Luciana Bessa
Conheci Dôra, Doralina, de Rachel de Queiroz, pelos idos da década de noventa. A obra foi indicada para o vestibular da Universidade Federal do Ceará (UFC) e um grupo de alunos transformou-a em uma peça de teatro.
Diante de mim, uma mulher de compleição frágil, mas de coragem e uma valentia que não se adequavam em um corpo magro, um olhar melancólico e uma voz doce. Foi amor à primeira vista.
Pensei: preciso ler imediatamente essa obra. Contudo, a vida tem outras urgências, os professores outras indicações e a crítica especializada outras predileções. Acabei lendo “O Quinze”.
Só muito tempo depois consegui (re)encontrar Dôra, Doralina. É uma obra extensa, mas a linguagem fluída e envolvente faz o leitor se sentir “preso por vontade”, aludindo Camões, bardo português, que dá título a um dos prêmios mais importantes recebidos por Rachel de Queiroz.
Como em uma peça em três atos, conhecemos os três tempos que marcam a trajetória da protagonista, que se inicia como uma menina ingênua e dominada pela mãe, e termina uma mulher emancipada, que toma o lugar da própria mãe, após a morte desta.
Por meio de um discurso firme, subjetivo e dorido, afinal “doer, dói sempre” (p.3), no Livro de Senhora, ficamos sabendo que Dôra deseja ter uma filha, cujo nome seria Alegria. Mas “nem filha nem filho” (p. 3). O que tinha dentro dela foi retirado, porque estava morto. O tempo até passou, no entanto, o sentimento de “inveja das outras com seus filhos, netos e genros” (p. 3) cristalizou-se.
E como “nada volta mais” (p. 3), Dôra segue nos contando sobre sua relação ácida e distante com a mãe, Senhora, o fardo que é seu nome, Maria das Dores, a ausência do pai já falecido, o carinho por Xavinha, escrava da fazenda Soledade, a relação de proteção com Delmiro, jagunço ferido em combate na Coluna Prestes, a admiração pelo primo Laurindo. Com ele casou-se, teve um bebê que não vingou, descobriu a relação dele com a mãe e enviuvou aos vinte e dois anos de idade.
Após o enterro do marido, tirou o luto, se pudesse arrancaria a própria pele, vestiu um vestido azul, atravessou toda a Aroeiras, comprou passagem de trem e foi para a capital, Fortaleza.

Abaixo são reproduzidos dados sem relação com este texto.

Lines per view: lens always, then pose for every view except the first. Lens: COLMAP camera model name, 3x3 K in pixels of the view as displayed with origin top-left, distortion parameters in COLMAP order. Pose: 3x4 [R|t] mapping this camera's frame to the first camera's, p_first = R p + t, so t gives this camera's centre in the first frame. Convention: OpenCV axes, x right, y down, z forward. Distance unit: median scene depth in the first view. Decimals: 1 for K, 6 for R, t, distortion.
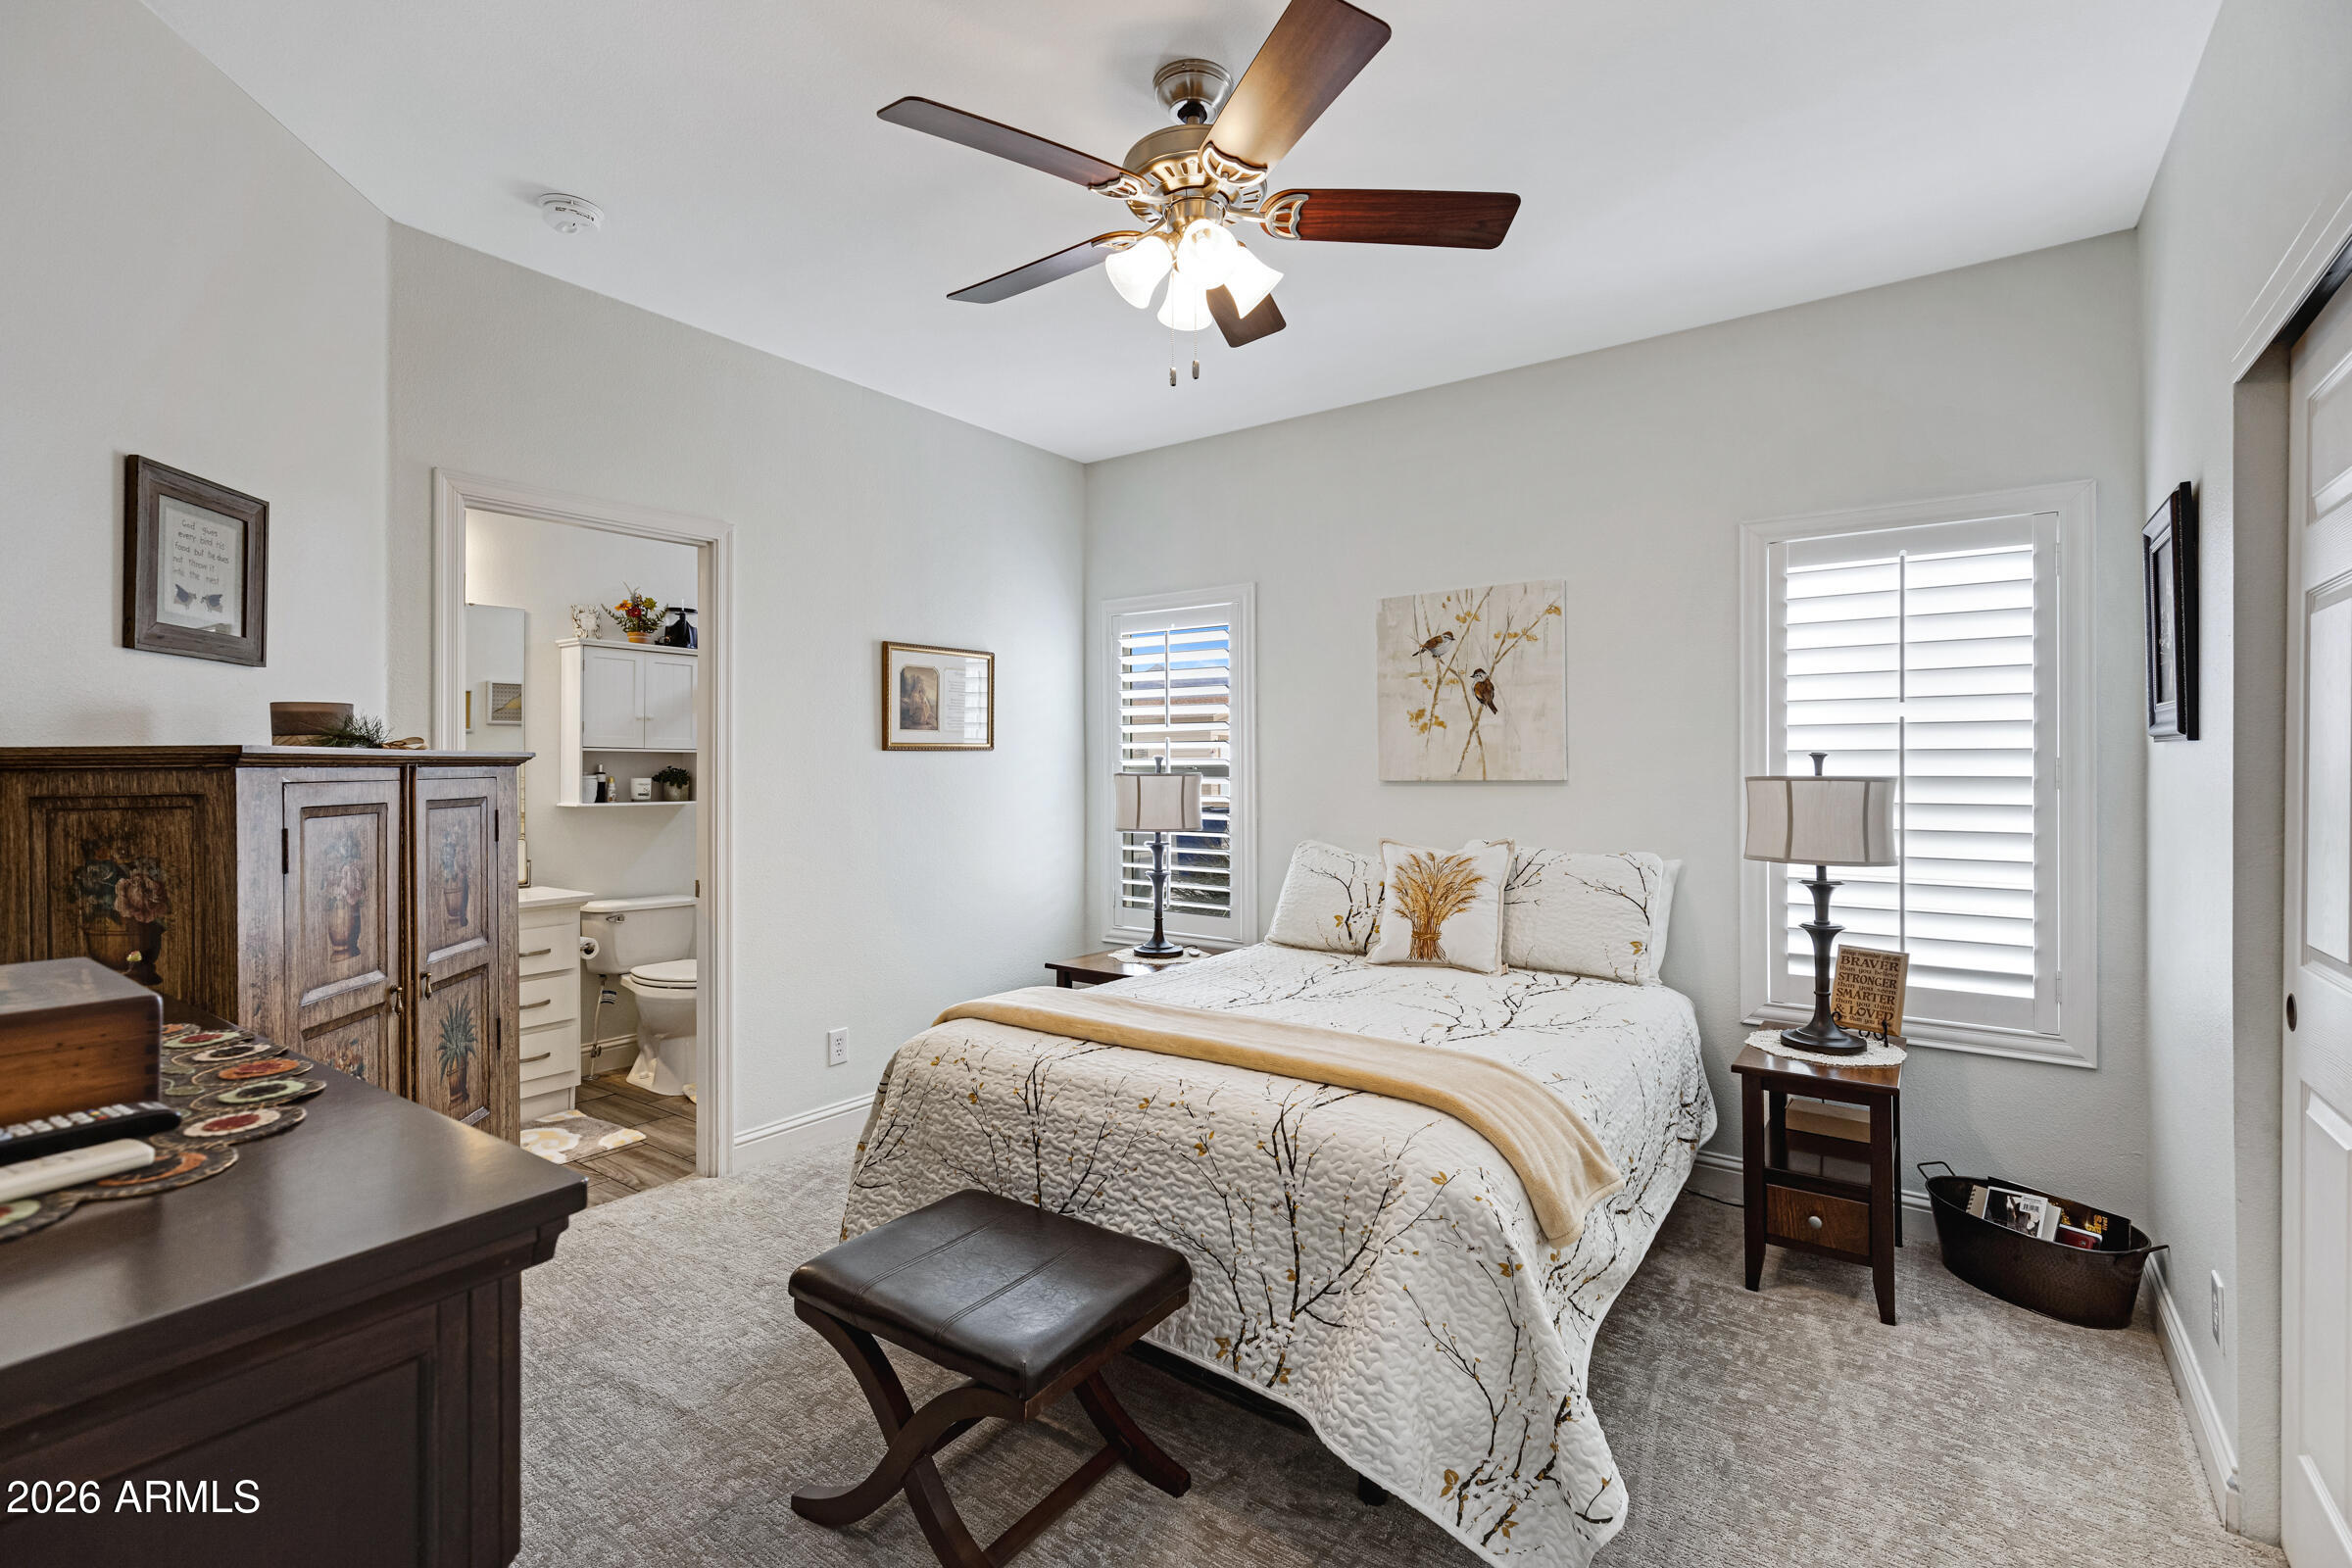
lens RADIAL K [[1050.1, 0, 1177.4], [0, 1050.1, 754.9], [0, 0, 1]] dist [0.000276, 0.000019]
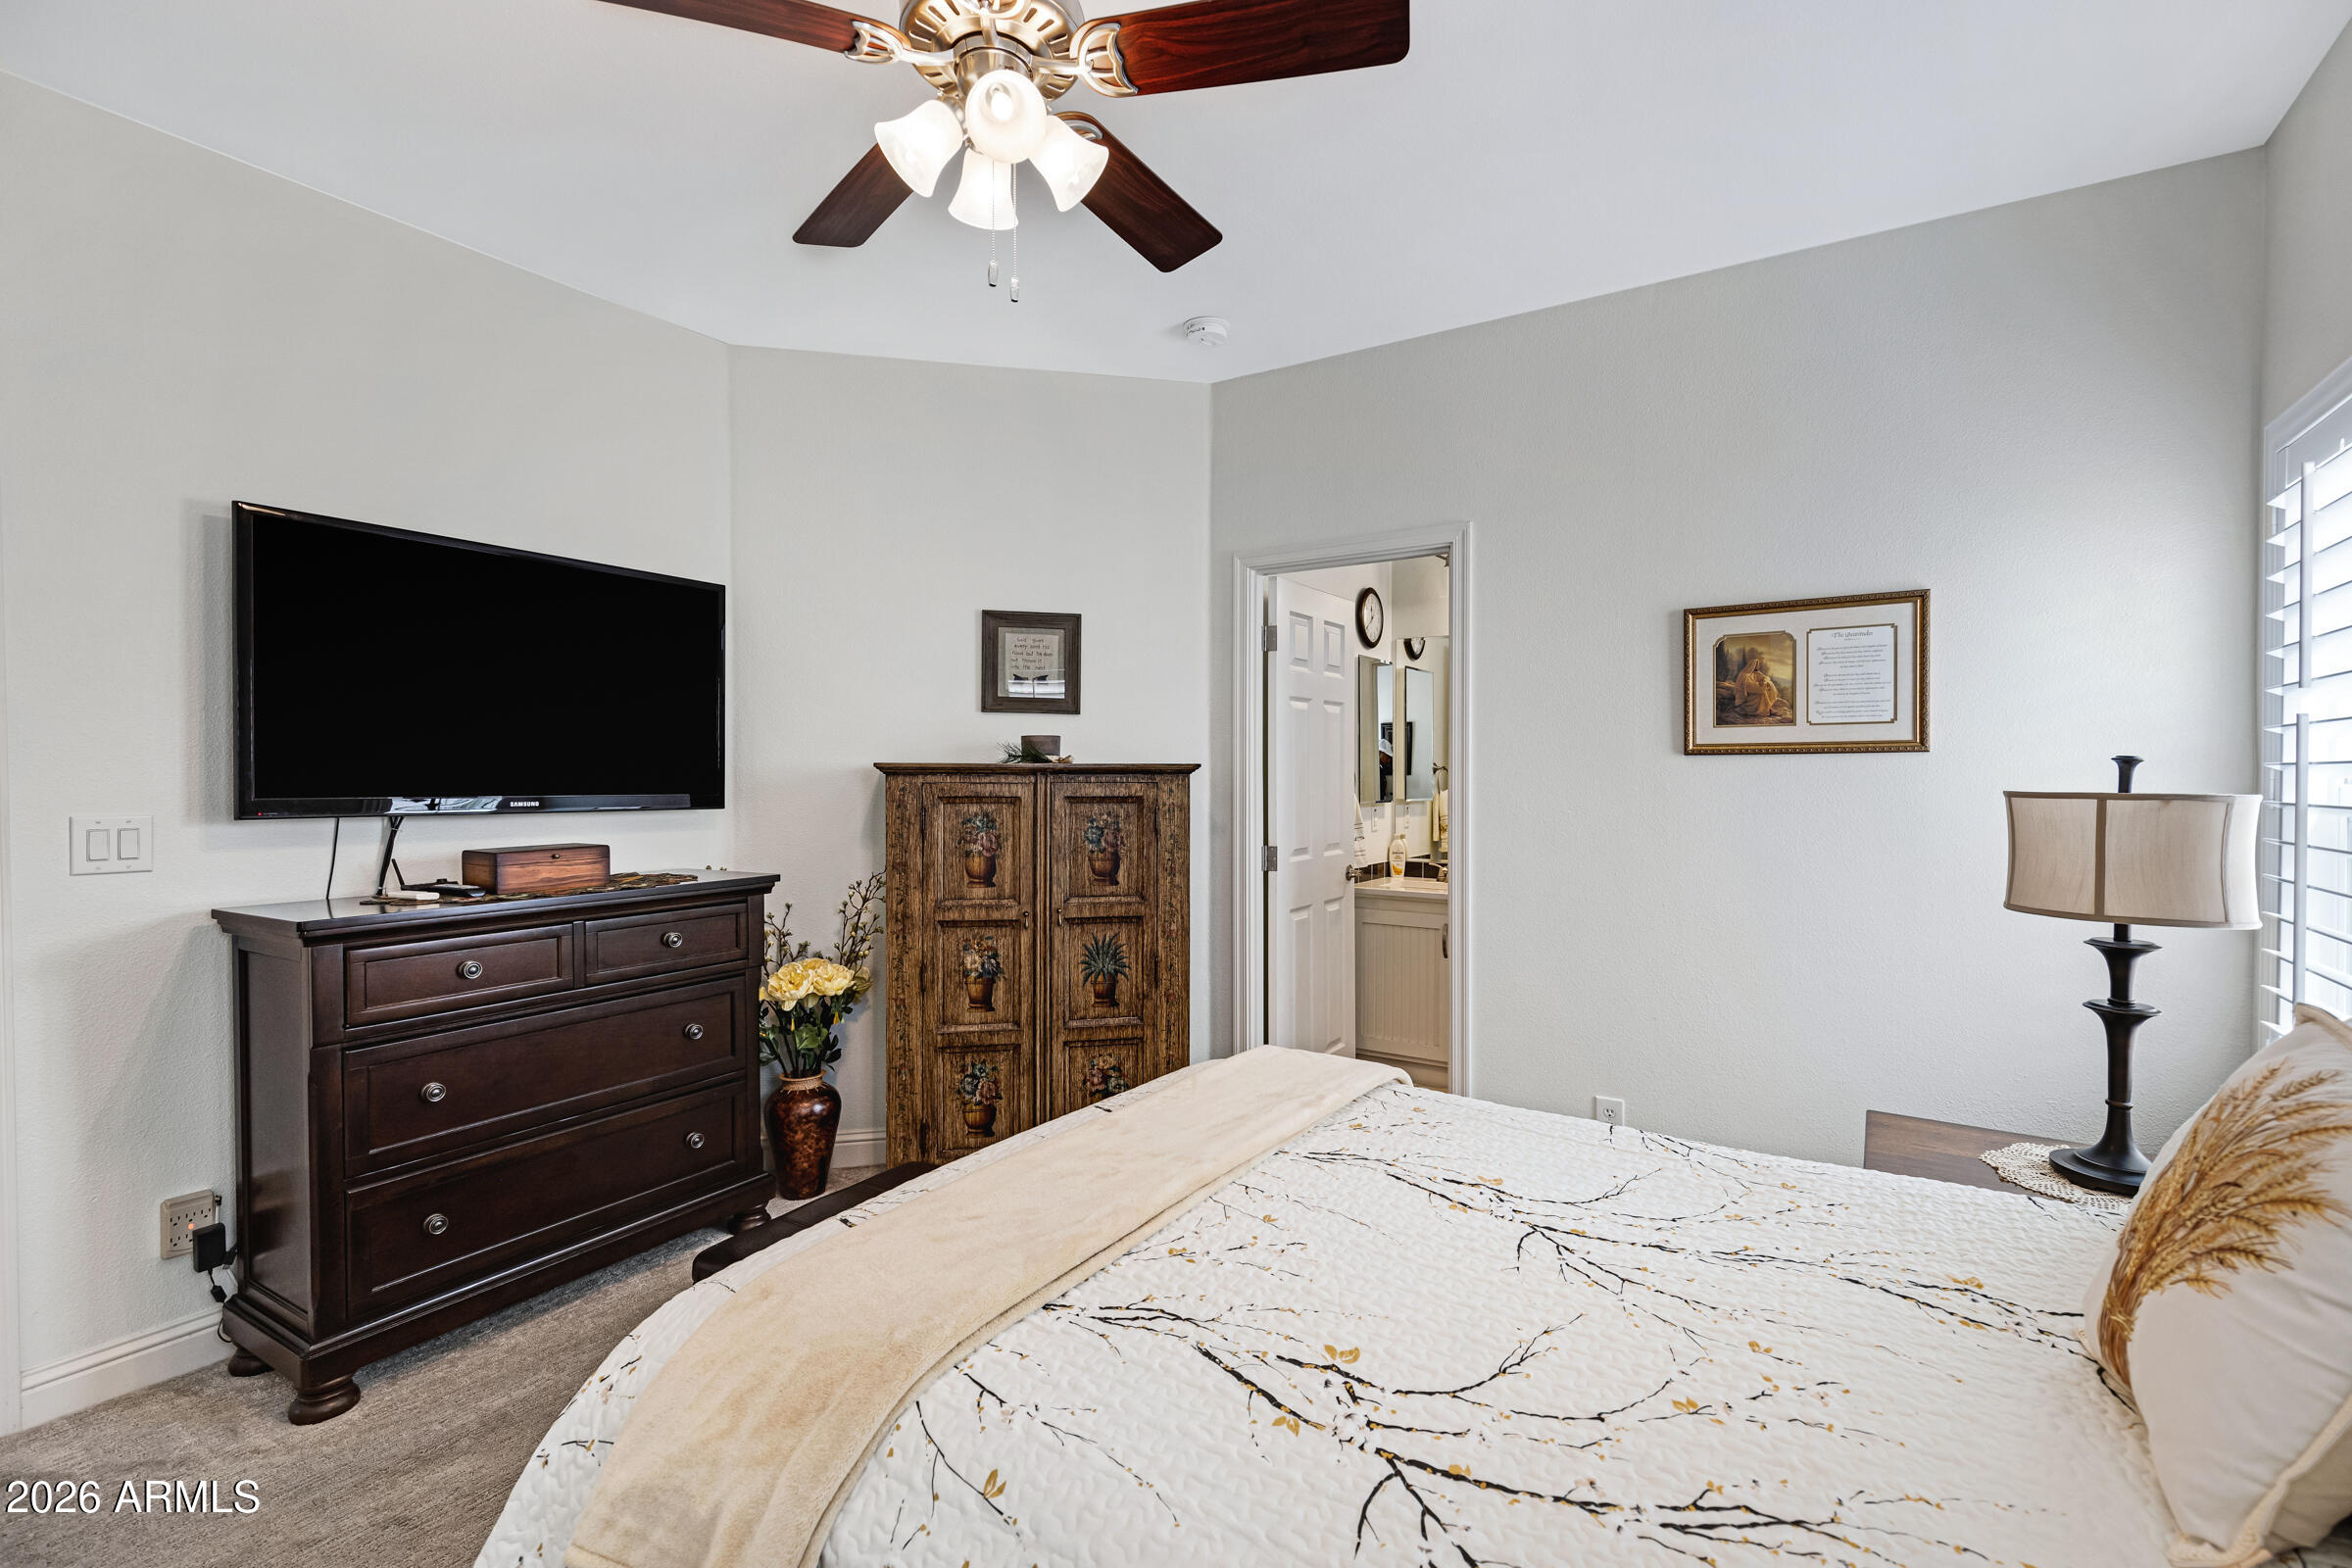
lens RADIAL K [[1041.0, 0, 1176.0], [0, 1041.0, 784.0], [0, 0, 1]] dist [0.000097, -0.000116]
pose [[0.065352, 0.008021, -0.997830, 0.735726], [0.006967, 0.999940, 0.008495, 0.012749], [0.997838, -0.007507, 0.065292, 0.982789]]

Ao chegar lá, (Livro II – Companhia) começa a trabalhar na pensão de uma parenta distante, D. Loura. Conhece seu Brandini, empresário e diretor, da Companhia de Comédias e Burletas Brandini Filho e sua esposa, D. Estrela. Dôra, que sempre gostara de teatro, acaba entrando para a companhia de teatro ambulante e se torna Nely Sorel. Viajando de cidade em cidade, conhece o Brasil, especialmente o Norte, o Nordeste e uma parte do Sudeste. Na maioria das vezes, comia e dormia sob péssimas condições, viajava dias em uma boleia de caminhão, quase nunca recebia dinheiro, porque o lucro era pouco, mas estava feliz, pois pela primeira vez em sua vida sentiu que tinha uma família.
O amor veio, quando em Juazeiro, seu Brandini, após o almoço resolveu tomar uma cerveja em um bar. Havia uma mesa com três homens. Um deles, alto, bonito, moreno e antipático, se tornaria o seu grande amor, o homem que destruiria todas as suas convicções sobre o papel da mulher na sociedade. Por ele sentiu vontade de lavar e passar, coisas que nunca tinha feito para ela.
Finalmente, chegamos ao Livro do Comandante e conhecemos uma Dôra submissa, apaixonada, morando numa “casa de boneca” com panelas de alumínio só para dois, sendo sustentada por um marido contrabandista, que gostava de beber e, às vezes, podia ser tornar violento. Como há “amores da vida que não são pra vida”, o Comandante, que levava uma vida turbulenta e desregrada, contrai uma tuberculose e morre.
Seus objetos pessoais são guardados em uma mala e a chave é perdida. O resto ficou no coração e na pele de Dôra. “O círculo se fechou, a cobra mordeu o rabo: eu acabei voltando para a Soledade” (p. 236). Vestida de preto, Dôra atravessa toda a Aroeiras e veste a roupa de Senhora.
Fonte:
QUEIROZ, Rachel. Dôra, Doralina. Rio de Janeiro: José Olympio, 1987.